++++ Data to use

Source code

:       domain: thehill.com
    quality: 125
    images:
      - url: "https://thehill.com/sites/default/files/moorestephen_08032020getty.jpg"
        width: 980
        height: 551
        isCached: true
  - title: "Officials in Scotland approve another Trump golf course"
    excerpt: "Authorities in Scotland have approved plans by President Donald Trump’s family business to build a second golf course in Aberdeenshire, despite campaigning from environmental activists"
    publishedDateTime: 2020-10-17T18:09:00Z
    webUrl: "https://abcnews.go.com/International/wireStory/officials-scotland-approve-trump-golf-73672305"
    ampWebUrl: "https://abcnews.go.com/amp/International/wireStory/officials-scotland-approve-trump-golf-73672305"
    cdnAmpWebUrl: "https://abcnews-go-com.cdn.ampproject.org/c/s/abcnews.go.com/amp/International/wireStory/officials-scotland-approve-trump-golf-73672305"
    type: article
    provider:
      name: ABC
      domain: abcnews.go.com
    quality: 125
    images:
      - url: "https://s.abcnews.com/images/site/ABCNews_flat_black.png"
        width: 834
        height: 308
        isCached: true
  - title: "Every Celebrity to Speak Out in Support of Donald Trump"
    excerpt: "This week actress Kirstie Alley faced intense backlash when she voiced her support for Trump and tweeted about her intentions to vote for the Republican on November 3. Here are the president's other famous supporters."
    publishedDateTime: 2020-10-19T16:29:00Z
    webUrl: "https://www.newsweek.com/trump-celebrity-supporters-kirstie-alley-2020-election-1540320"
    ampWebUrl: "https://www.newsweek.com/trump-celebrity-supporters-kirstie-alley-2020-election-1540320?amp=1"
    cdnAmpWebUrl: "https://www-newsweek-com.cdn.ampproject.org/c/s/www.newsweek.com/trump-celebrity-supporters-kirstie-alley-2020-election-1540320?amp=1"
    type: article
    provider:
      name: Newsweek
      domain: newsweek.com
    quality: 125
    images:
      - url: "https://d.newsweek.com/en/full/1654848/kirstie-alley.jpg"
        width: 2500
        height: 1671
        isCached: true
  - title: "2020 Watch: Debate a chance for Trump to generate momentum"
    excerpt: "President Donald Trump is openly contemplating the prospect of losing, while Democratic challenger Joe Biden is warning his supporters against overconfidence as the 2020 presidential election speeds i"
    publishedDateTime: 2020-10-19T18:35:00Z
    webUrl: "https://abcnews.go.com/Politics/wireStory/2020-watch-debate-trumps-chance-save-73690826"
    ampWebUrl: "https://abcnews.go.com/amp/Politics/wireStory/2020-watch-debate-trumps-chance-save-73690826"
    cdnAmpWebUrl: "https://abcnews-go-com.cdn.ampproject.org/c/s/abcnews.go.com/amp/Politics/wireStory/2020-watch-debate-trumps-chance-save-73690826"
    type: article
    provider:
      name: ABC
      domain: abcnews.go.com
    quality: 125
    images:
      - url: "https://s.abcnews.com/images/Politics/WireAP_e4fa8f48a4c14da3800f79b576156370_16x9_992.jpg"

++++++++

Goal of the exercise – Pick out every line of the records that contains the word "save", and copy each line in full. Case counts.

Reply –
    webUrl: "https://abcnews.go.com/Politics/wireStory/2020-watch-debate-trumps-chance-save-73690826"
    ampWebUrl: "https://abcnews.go.com/amp/Politics/wireStory/2020-watch-debate-trumps-chance-save-73690826"
    cdnAmpWebUrl: "https://abcnews-go-com.cdn.ampproject.org/c/s/abcnews.go.com/amp/Politics/wireStory/2020-watch-debate-trumps-chance-save-73690826"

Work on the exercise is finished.